What do you want to do?

"I want desperately to go into films. I'd like to go solo in my own way with my own small band. My main purpose in life is 'bread' but not necessarily at the expense of personal happiness. I want to be successful and be recognised and respected for it."

What reaction do you have to groupies?

"If you mean do they appall me - no. It's an adolescent state. I don't feel sorry for them - they are doing something they want to do. If some guy wants to walk up and down Oxford Street naked, I'm not going to put him down, I'd probably say - it's not my cup of tea."

What standards of morality do you have - what would you classify as an immoral act?

"Immorality to me are those people who spurn those who need help. If a dog walked in here, wet, shaking and starving and someone kicked it up in the air, I would say that was an immoral act. People who contribute to the worsening of living conditions for old people - they are immoral. You may have to turn your back on some things but there is no excuse for making matters worse by direct contribution."

As the man we remember wielding an axe on stage during the Move's act, when do you consider violence justified?

"I'm not really a violent person in as much as I don't go looking for trouble, but if someone behaves like a right ----- then that's how you treat them. If someone has a go at me I come down on them hard. A person behaving like an idiot should be destroyed verbally or physically."

Do you approve of capital punishment?

"Definitely - if the act was premeditated it deserves the ultimate punishment."

How necessary would you say our police force is in present society?

"Without the police it would be a terrible place to live. You must have a police force. I think the British police are possibly the most patient force in the world. You get the same problems among them as you do amongst the rest of the public of course - some of them get a bit carried away by the position they hold."

What's your reaction to the emergence of skin-heads and agro boys?

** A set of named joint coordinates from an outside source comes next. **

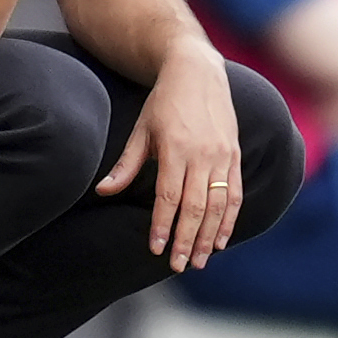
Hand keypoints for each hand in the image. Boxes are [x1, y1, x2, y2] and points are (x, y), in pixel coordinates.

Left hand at [95, 38, 240, 271]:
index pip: (170, 196)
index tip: (155, 249)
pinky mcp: (233, 155)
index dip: (163, 224)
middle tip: (178, 265)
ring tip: (198, 261)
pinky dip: (229, 219)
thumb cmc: (164, 102)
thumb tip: (103, 192)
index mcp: (175, 148)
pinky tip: (221, 240)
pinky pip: (234, 193)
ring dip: (208, 236)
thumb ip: (127, 164)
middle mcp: (202, 154)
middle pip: (196, 206)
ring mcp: (222, 155)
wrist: (197, 71)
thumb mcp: (141, 129)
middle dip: (186, 239)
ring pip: (218, 205)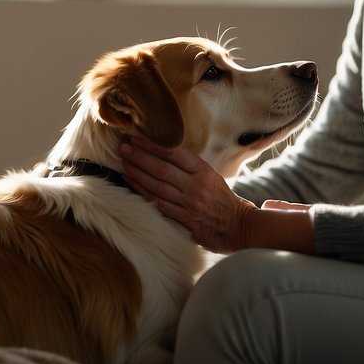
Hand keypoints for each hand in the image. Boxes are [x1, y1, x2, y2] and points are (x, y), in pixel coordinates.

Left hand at [119, 136, 257, 252]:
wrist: (240, 226)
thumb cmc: (223, 199)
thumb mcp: (212, 176)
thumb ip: (190, 167)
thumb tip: (164, 152)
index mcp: (204, 171)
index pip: (174, 153)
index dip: (153, 145)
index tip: (137, 137)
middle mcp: (196, 186)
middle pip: (162, 169)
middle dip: (140, 157)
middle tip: (123, 148)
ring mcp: (190, 204)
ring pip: (157, 186)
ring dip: (137, 174)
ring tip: (124, 163)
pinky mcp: (185, 220)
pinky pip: (159, 204)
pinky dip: (143, 193)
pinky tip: (132, 184)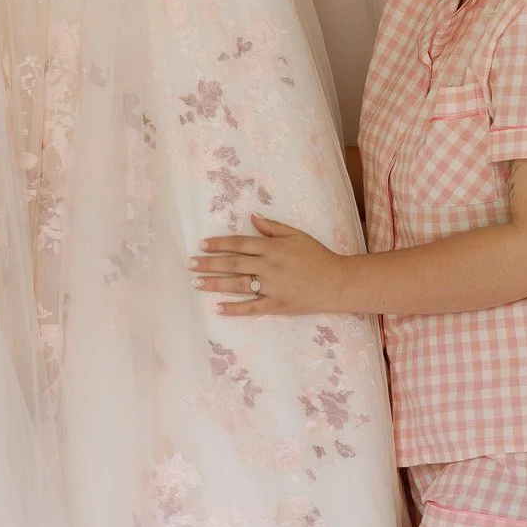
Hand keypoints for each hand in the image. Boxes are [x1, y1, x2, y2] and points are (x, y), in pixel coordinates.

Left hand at [188, 214, 350, 316]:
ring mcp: (272, 287)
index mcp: (273, 248)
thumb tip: (252, 217)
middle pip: (233, 263)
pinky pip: (252, 308)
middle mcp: (269, 266)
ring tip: (197, 283)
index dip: (219, 244)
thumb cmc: (317, 256)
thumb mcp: (297, 235)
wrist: (337, 282)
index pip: (240, 243)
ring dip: (215, 284)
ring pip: (238, 285)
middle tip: (190, 264)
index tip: (202, 245)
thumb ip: (273, 227)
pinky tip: (219, 308)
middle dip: (209, 264)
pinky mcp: (277, 305)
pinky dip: (235, 308)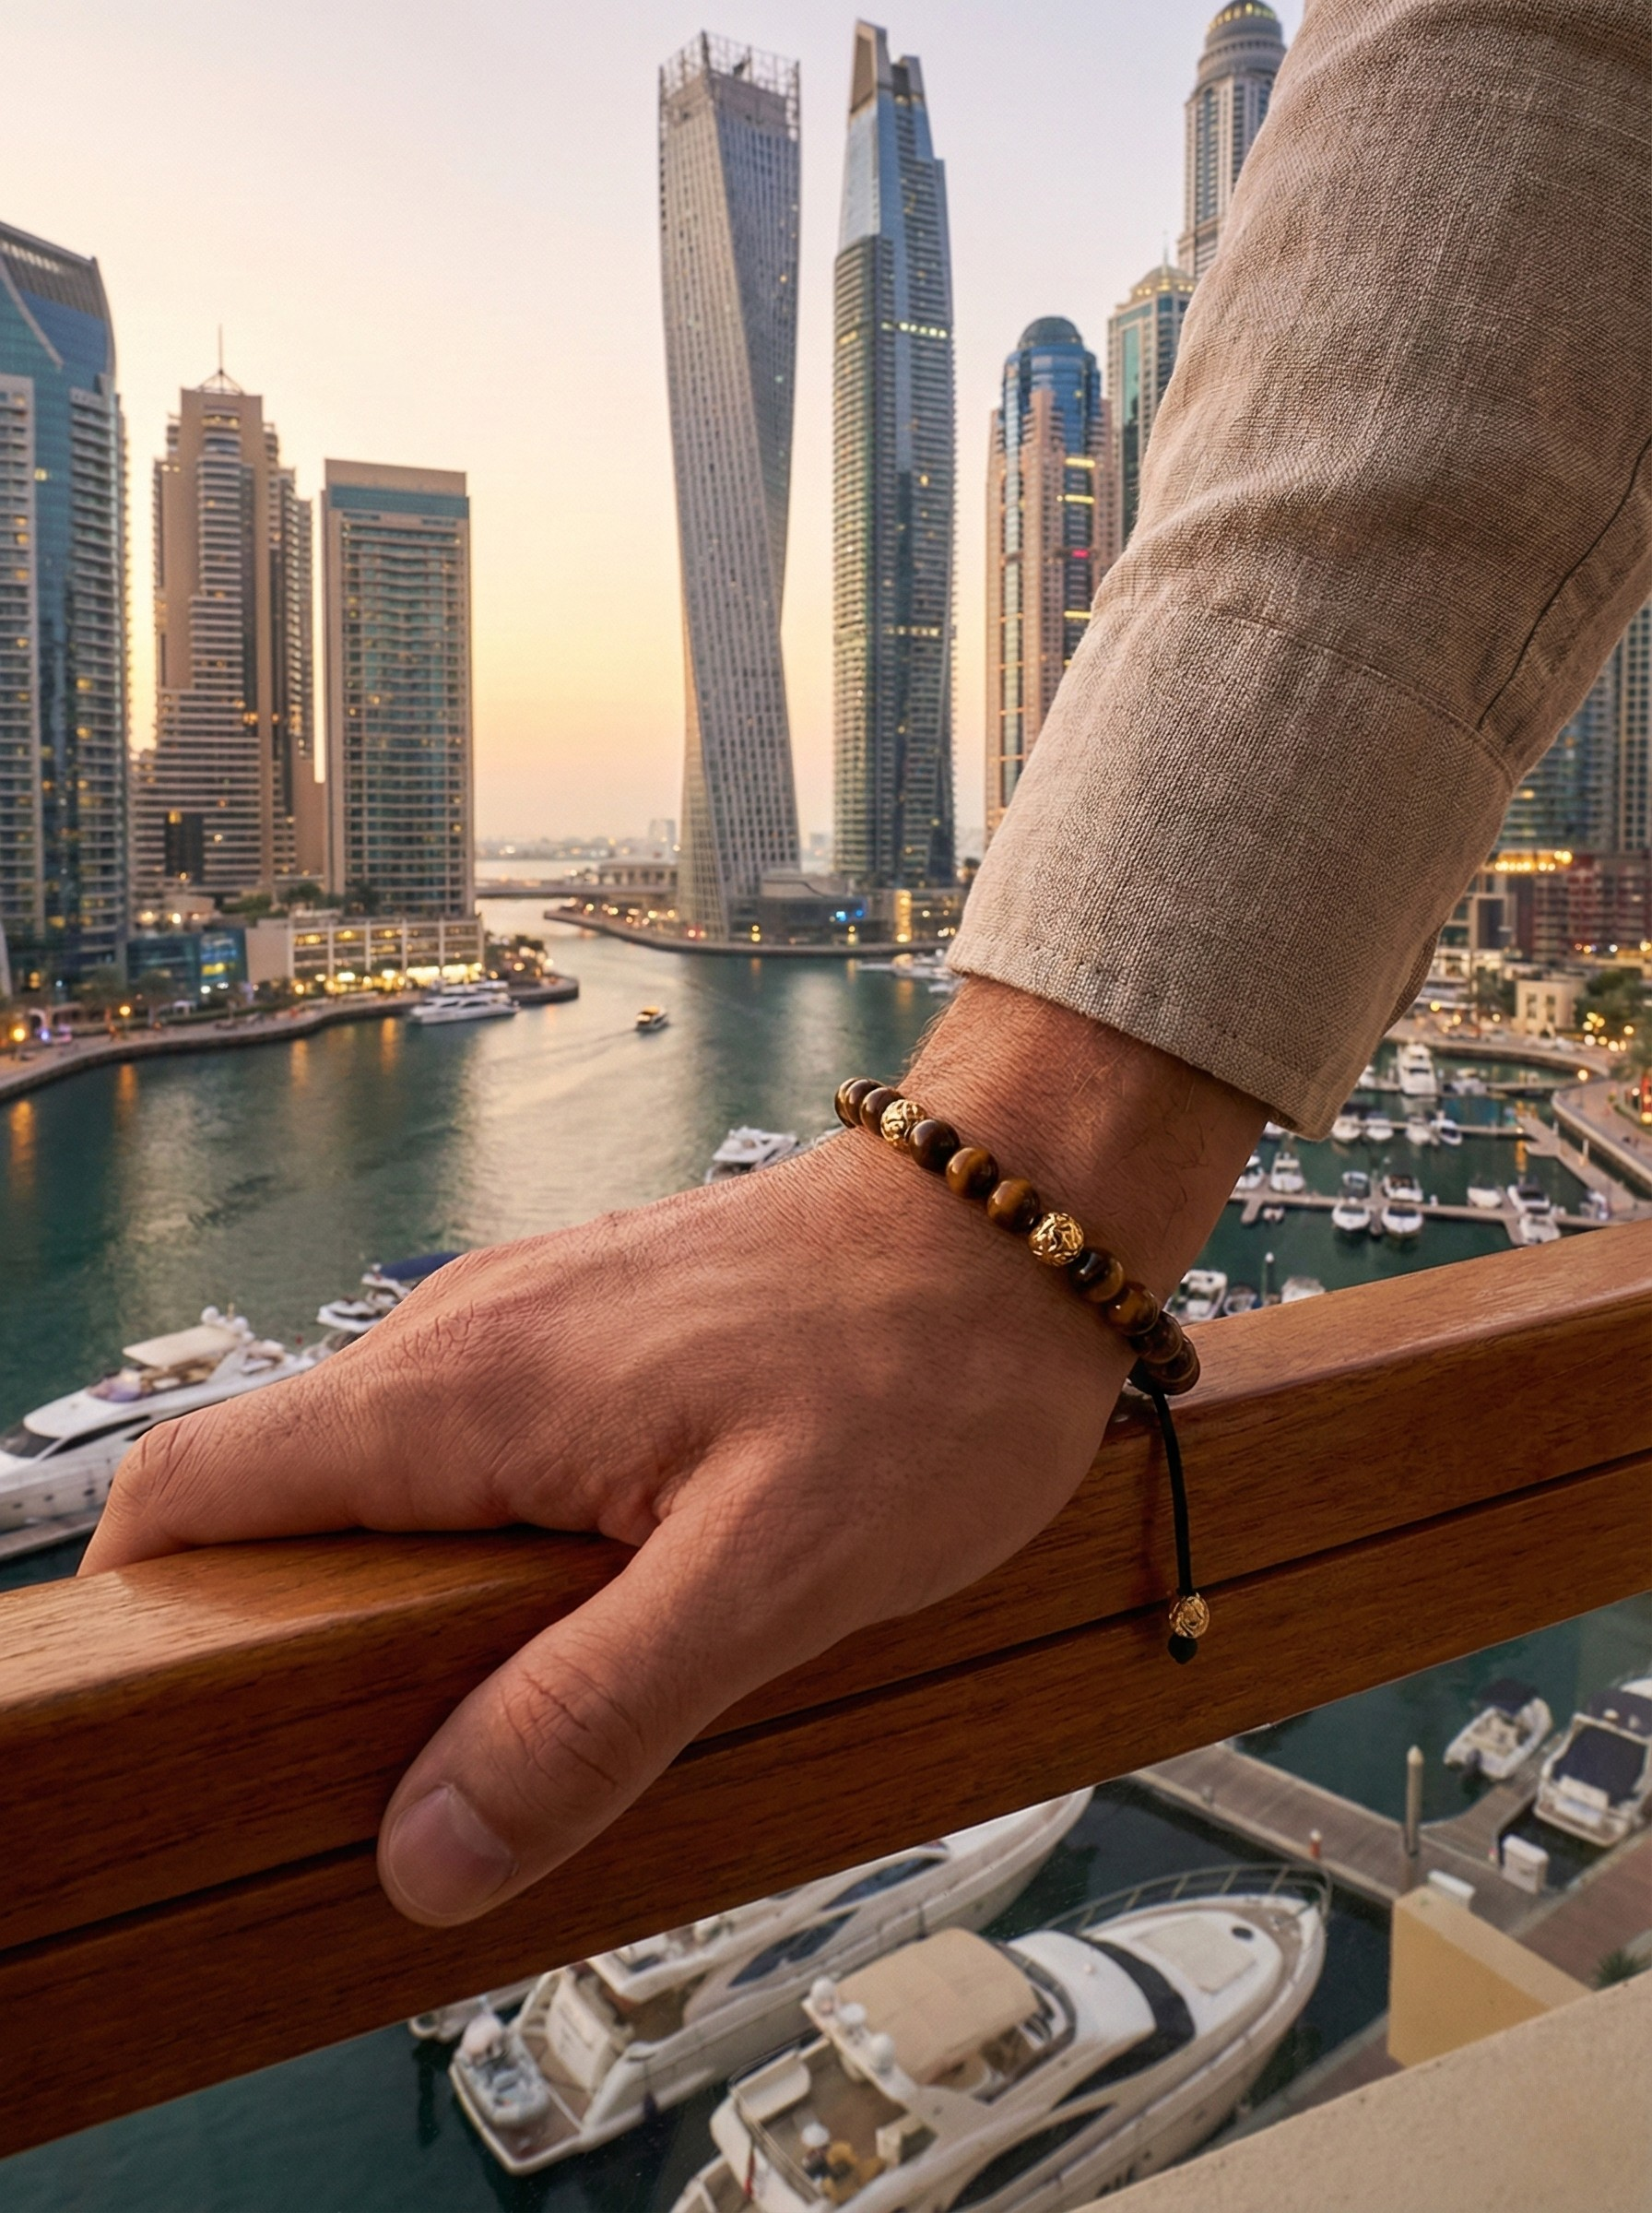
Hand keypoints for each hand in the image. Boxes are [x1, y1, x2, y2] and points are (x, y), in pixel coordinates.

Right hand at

"They are being what they want to be. If I was 17 and I dug Jethro Tull I'd probably be a hairy. It's just a case of history repeating itself again - a few years ago it was the mods and the rockers. Now we've got the skin-heads and the hairies."

Do you believe in the institution of marriage?

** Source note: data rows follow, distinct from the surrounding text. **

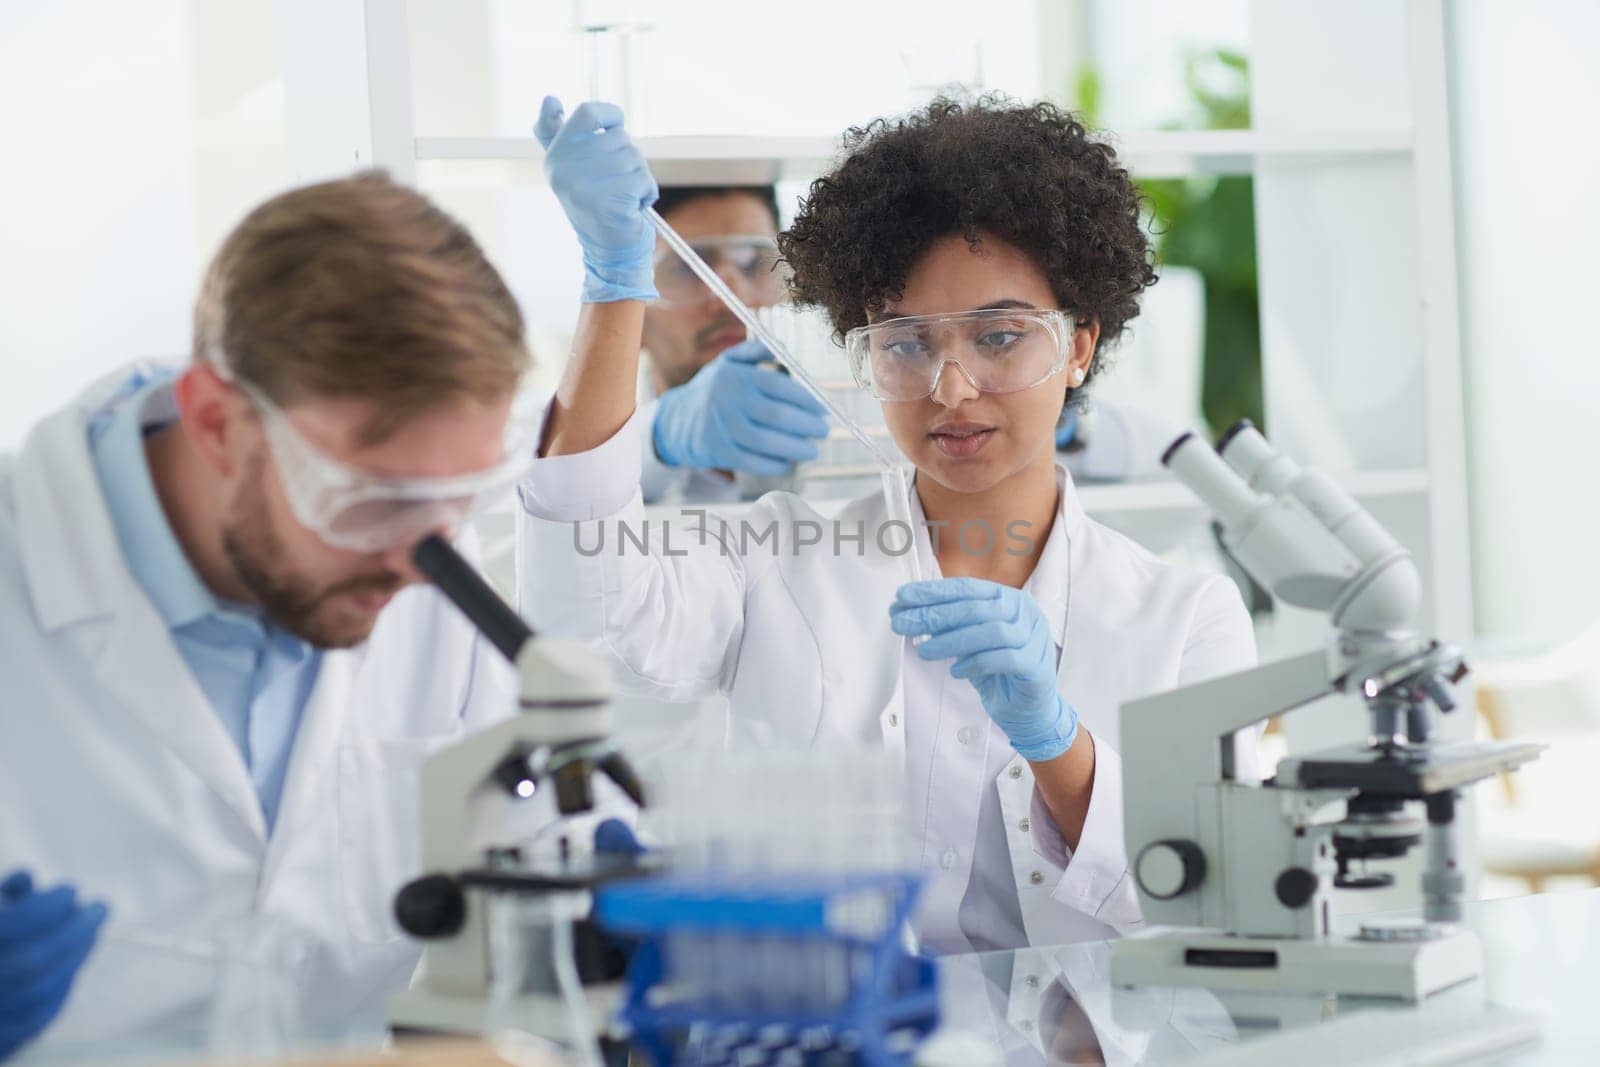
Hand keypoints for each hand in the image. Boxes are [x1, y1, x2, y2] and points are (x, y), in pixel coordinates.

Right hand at [0, 871, 107, 1059]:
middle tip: (99, 907)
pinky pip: (34, 1022)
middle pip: (31, 962)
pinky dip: (59, 991)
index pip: (9, 929)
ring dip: (74, 958)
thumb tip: (27, 879)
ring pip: (38, 993)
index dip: (44, 907)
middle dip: (73, 931)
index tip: (70, 889)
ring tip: (91, 933)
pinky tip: (71, 969)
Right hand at [534, 97, 658, 303]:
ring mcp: (584, 186)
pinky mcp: (608, 202)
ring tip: (625, 197)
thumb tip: (549, 98)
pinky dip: (646, 193)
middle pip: (618, 137)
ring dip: (639, 177)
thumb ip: (560, 135)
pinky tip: (633, 208)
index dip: (610, 116)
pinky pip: (642, 179)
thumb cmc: (597, 204)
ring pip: (634, 158)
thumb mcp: (573, 168)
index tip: (615, 126)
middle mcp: (565, 170)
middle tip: (617, 183)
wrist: (609, 252)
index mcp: (556, 157)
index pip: (587, 113)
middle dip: (628, 158)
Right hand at [652, 341, 829, 475]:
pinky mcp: (718, 451)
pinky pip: (750, 461)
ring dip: (794, 447)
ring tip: (811, 449)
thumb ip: (757, 351)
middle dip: (806, 425)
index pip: (778, 386)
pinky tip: (786, 462)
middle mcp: (728, 400)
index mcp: (736, 376)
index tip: (823, 408)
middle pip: (776, 415)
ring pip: (765, 441)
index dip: (806, 399)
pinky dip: (772, 464)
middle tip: (823, 430)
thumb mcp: (729, 362)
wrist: (678, 420)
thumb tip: (786, 350)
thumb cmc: (715, 389)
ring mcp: (722, 427)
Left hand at [889, 577, 1079, 761]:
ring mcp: (1033, 637)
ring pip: (990, 632)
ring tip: (923, 651)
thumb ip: (948, 625)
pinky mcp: (1035, 664)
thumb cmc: (996, 670)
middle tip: (901, 623)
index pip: (966, 588)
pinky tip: (956, 671)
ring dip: (951, 641)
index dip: (932, 591)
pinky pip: (1004, 659)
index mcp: (1006, 598)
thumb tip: (908, 612)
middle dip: (933, 615)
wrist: (1026, 708)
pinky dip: (975, 663)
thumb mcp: (969, 641)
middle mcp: (1024, 612)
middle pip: (974, 608)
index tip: (902, 597)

"I think marriage and religion are two antiquated things. I think everyone must have faith - some are not strong enough to have faith in themselves. I used to get down on my knees and pray when I was a child because that was what I was taught by example. The Church has lost out because it has not moved with the times - they'd get a lot more people in if they ran their churches like cabaret clubs. 

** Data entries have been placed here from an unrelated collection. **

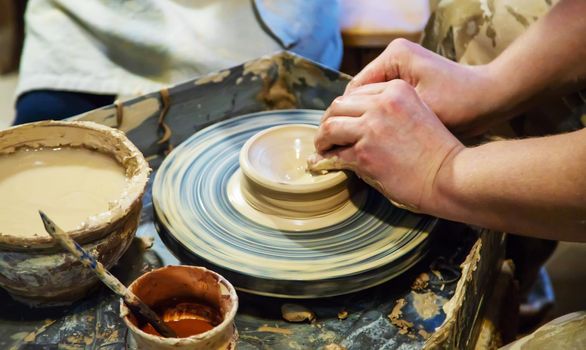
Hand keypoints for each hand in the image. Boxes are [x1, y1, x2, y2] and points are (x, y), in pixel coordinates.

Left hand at [311, 79, 463, 211]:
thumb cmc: (438, 151)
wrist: (451, 175)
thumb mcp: (418, 114)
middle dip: (328, 120)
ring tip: (321, 148)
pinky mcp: (365, 152)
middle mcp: (382, 103)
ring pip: (330, 127)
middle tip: (325, 135)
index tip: (339, 120)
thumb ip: (391, 110)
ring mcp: (372, 127)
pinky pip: (335, 154)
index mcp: (397, 89)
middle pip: (338, 106)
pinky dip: (324, 159)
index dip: (344, 108)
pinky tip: (320, 163)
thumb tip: (361, 121)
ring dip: (322, 139)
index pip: (357, 93)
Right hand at [345, 39, 506, 136]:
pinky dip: (378, 118)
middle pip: (359, 94)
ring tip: (355, 145)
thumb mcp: (419, 112)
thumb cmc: (460, 105)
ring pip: (369, 100)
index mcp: (394, 57)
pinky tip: (375, 138)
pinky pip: (383, 101)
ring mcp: (401, 68)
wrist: (491, 98)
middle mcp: (394, 57)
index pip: (354, 91)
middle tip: (339, 146)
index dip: (342, 118)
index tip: (333, 142)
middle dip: (350, 120)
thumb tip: (348, 131)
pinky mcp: (409, 80)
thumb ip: (383, 118)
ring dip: (363, 121)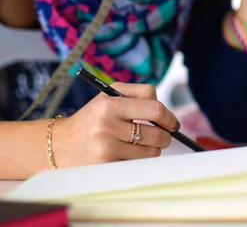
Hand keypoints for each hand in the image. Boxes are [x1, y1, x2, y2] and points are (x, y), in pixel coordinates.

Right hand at [51, 83, 178, 167]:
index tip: (171, 123)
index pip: (155, 109)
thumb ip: (139, 95)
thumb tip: (167, 114)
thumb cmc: (93, 117)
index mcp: (110, 104)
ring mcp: (106, 148)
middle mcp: (107, 125)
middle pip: (158, 133)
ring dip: (153, 149)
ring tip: (141, 144)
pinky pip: (139, 163)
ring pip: (151, 151)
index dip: (169, 117)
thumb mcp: (110, 96)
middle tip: (163, 136)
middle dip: (166, 136)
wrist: (60, 144)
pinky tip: (127, 153)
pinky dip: (139, 159)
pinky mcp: (106, 165)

"Half the trouble with the Church and the reason for their rejection is that it is so sombre. You go into these terrible, old, dark places, smelling of death and are supposed to relate to life.

"Marriage has fallen into disrepute because so many young people rush into it without any thought before and it has become completely outmoded, its significance has become almost completely lost. I've always known that eventually I would find someone with whom I could live without that contract just as permanently as with it.

"Marriage tends to chain people together who don't want to be - the only things that really keep people together are tolerance, love and affection. One of the real injustices about marriage is that when two people mutually agree to split up the man is expected to maintain the woman. That is wrong to me."